Alex blinked at the package and horror dawned in her eyes. The plum fell from her fingers, and she clutched the blanket with both hands. “John, no! I’ll never wear it.”
He untied the string and opened the cloth wrapping. She stared in revulsion at moonlight gleaming softly on the wooden leg. In a horrible way, it was a work of art, she could see that. Knowing anatomy as he did, John had shaped the wood to approximate an actual leg. At the top was a padded canvas cup with a harness contraption that would hold the leg firmly in place. At the bottom was a large wooden knob.
She scurried backward on the blanket as if he held a snake in his lap.
He caught her icy hands in his. “Alex, please listen.” Ashen-faced and trembling, she jerked free and clapped her hands over her ears. “I can tell you a hundred times that Payton’s death was not your fault, but you’ll never believe me. So I’ll tell you this. However Payton Mills died and for whatever reason, you have punished yourself enough. Nothing you do will change what happened that night. You can confine yourself to a wheelchair and shrink the world around you. You can deny yourself convenience and happiness. You can seclude yourself and define your life by the stairs you cannot climb, by the pleasure you will not allow yourself. And Alex? None of your misery or self-punishment will bring Payton back or change one minute of that night.”
“Payton would be alive if it weren’t for me!”
“The time has come to forgive yourself and go on. Would Payton want you to punish yourself for the rest of your life? Was he that kind of man? I can’t believe it, Alex. You wouldn’t have chosen a cold, vengeful man for a husband.”
She had always assumed that Payton would be as unforgiving as she was of herself. Odd that she could forgive others, but not herself. Never.
“I can’t,” she whispered, staring with abhorrence at the wooden leg. “I’m sorry, I just… I can’t.”
John caught her hands and stroked them. “Alex, I beg you. Put the past behind you. Do you really think you were spared that night so you could live in misery and blame? Is that why you didn’t die, too? So you could make yourself unhappy for the rest of your life?”
White-faced and choking, she jerked her hands out of his and reached for her clothing. “I don’t want to hear this!”
“I love the woman who had the courage to face down a stampede. I love the woman with the determination to pick herself up every time she falls. I love the woman who drives those stubborn mules and shoots the snakes. That is the woman I want to build a life with. Not the woman who wants to retreat to her wheelchair when this cattle drive is over.”
“You don’t understand. No one does.” Hurrying, she dressed herself and fastened her buttons with shaking fingers. She had longed to hear him speak, imagined it a hundred times. But now all she wanted to do was escape the torrent of words. Her need was so intense that she would have crawled to her chair if John hadn’t stood, pulled on his pants, then pushed the chair to her.
“Please, my love. Stand upright and give us a future. Live again.” He met her eyes in the starry light as she rose to her knees and gripped the arms of the chair. “Walk into my arms and let me love you forever.”
“Please. Just take me back to camp.”
He stood behind her for a long moment, his hands on her shoulders. Then he silently pushed her back to the campfire. “John…” she said, when they reached the chuck wagon. But she couldn’t tell him that she loved him. He would interpret her love as a promise for a future together.

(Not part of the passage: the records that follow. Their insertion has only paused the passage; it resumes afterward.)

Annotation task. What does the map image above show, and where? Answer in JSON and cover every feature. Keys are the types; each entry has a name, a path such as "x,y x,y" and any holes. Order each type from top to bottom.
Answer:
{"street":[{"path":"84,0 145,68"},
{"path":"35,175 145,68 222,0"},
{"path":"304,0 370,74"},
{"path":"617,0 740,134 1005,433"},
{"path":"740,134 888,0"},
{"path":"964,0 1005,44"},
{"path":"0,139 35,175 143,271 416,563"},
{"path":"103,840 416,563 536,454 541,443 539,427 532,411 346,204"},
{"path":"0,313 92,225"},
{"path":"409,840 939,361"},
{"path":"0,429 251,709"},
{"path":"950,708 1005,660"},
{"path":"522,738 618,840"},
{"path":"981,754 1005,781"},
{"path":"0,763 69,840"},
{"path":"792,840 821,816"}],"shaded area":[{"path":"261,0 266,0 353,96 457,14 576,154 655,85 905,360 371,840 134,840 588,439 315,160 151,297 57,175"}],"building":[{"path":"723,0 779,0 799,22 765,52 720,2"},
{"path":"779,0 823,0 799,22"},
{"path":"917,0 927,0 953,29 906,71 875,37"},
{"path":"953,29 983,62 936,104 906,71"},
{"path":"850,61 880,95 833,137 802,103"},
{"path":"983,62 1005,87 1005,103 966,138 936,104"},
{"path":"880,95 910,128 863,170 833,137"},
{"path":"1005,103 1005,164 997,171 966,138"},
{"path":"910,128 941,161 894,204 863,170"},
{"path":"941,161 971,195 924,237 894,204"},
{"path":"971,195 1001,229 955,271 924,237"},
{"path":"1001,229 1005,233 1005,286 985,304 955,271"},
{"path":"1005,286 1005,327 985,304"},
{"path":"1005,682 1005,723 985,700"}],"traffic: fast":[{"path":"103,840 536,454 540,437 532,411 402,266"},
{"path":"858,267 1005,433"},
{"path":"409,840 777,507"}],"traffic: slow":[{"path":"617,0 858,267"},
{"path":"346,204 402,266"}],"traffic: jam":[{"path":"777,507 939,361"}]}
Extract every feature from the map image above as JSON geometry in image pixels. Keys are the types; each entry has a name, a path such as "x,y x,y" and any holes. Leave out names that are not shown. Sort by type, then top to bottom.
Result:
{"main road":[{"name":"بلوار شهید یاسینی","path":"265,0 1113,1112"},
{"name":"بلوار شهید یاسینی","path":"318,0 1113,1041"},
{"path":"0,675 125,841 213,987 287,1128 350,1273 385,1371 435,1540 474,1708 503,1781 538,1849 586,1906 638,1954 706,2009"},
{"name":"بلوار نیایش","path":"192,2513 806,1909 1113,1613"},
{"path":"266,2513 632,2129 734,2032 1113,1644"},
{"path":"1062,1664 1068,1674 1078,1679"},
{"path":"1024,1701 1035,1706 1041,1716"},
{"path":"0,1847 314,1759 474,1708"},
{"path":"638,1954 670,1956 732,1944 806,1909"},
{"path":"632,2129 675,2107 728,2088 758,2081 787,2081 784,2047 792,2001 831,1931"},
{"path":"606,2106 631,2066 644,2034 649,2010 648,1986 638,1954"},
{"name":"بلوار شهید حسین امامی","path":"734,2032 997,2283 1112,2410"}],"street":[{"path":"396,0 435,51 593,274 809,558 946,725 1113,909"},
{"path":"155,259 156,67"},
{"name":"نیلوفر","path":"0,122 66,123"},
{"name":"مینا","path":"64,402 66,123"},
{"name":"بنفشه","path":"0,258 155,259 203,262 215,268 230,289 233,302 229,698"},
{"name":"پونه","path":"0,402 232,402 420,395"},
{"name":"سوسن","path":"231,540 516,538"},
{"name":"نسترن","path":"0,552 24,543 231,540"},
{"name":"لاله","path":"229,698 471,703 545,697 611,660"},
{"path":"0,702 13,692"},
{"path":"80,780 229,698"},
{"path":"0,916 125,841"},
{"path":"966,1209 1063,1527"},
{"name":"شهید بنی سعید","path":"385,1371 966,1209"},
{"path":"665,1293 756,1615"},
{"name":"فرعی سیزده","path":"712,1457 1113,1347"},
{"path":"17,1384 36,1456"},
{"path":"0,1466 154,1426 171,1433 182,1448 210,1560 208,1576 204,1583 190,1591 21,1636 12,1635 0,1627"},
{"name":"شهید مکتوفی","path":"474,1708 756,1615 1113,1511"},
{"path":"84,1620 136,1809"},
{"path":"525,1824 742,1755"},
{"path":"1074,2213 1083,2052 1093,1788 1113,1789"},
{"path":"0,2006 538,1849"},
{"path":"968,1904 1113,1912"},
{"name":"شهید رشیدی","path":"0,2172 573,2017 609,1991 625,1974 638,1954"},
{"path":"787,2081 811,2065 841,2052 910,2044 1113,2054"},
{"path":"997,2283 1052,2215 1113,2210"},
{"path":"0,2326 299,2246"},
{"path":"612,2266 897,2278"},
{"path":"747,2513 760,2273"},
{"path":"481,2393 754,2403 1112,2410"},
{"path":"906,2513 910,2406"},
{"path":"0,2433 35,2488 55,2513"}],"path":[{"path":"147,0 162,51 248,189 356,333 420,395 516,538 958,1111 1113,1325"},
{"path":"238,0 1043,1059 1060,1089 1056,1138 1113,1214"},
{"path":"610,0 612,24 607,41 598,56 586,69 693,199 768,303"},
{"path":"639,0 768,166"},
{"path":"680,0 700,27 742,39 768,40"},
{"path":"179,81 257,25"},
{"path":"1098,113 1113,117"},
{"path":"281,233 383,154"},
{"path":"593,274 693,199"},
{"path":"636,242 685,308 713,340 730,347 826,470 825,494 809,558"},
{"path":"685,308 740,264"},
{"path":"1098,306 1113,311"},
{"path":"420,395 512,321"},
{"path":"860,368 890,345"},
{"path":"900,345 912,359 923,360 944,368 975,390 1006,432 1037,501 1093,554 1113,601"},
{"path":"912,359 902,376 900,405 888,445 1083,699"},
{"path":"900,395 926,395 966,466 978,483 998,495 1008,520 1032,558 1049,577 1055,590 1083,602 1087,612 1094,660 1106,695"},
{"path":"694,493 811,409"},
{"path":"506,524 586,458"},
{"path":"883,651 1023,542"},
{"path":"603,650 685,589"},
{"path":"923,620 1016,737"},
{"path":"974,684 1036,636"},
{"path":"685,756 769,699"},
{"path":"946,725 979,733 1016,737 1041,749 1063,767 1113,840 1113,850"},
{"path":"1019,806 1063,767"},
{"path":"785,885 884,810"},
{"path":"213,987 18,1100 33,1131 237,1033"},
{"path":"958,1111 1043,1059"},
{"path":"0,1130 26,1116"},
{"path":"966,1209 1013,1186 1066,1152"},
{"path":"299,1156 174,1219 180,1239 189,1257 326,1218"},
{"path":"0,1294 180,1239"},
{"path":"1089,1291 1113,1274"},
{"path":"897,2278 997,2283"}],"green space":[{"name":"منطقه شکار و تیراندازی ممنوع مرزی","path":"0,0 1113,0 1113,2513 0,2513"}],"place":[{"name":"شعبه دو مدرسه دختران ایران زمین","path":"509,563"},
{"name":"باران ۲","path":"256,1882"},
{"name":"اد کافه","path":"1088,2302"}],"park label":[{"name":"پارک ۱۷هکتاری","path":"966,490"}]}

But they had no future. He could throw away her ring, but not her obligation to Payton. Not her guilt. Tonight, she had betrayed Payton in a way she had never dreamed she would. It was madness to consider even for an instant that she would reward her betrayal by walking upright again.
“Please,” she whispered, rolling away from him toward her bedroll. “Burn that thing.”
In the morning, she found the wooden leg on her worktable. Furious, she would have hurled it into the campfire except Caleb and Dal were already up and waiting for their coffee. They watched her with smiling expectation and she remembered John explaining that everyone in the outfit had helped craft the hideous appliance.
Tears glistened in her eyes as she threw the leg into the bed of the wagon, then concentrated on preparing breakfast.
“The worst thing that can happen is if the cattle panic and go into a mill in the water,” Dal warned, addressing them all. “We’ve got solid footing on either side, and we won’t have the sun in our eyes. The point steers will follow a horse, so I’ll lead us in and we’ll swim the herd as a unit. If we break into smaller bunches, we’ll never get the beeves to enter the water. Keep the herd compact and don’t allow any gaps. Keep them moving.”